> _Given task_:
Express the lines from the line with "country: IN" up to and including the line with "longitude: 78.3924" as a numbered list, leaving out any blank lines.

** start of Task input **

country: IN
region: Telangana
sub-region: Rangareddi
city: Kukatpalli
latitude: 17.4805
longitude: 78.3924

** end of Task input **
** start of Task input **

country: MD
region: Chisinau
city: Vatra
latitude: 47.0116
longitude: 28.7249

** end of Task input **

> _The completed task_:
1. country: IN
2. region: Telangana
3. sub-region: Rangareddi
4. city: Kukatpalli
5. latitude: 17.4805
6. longitude: 78.3924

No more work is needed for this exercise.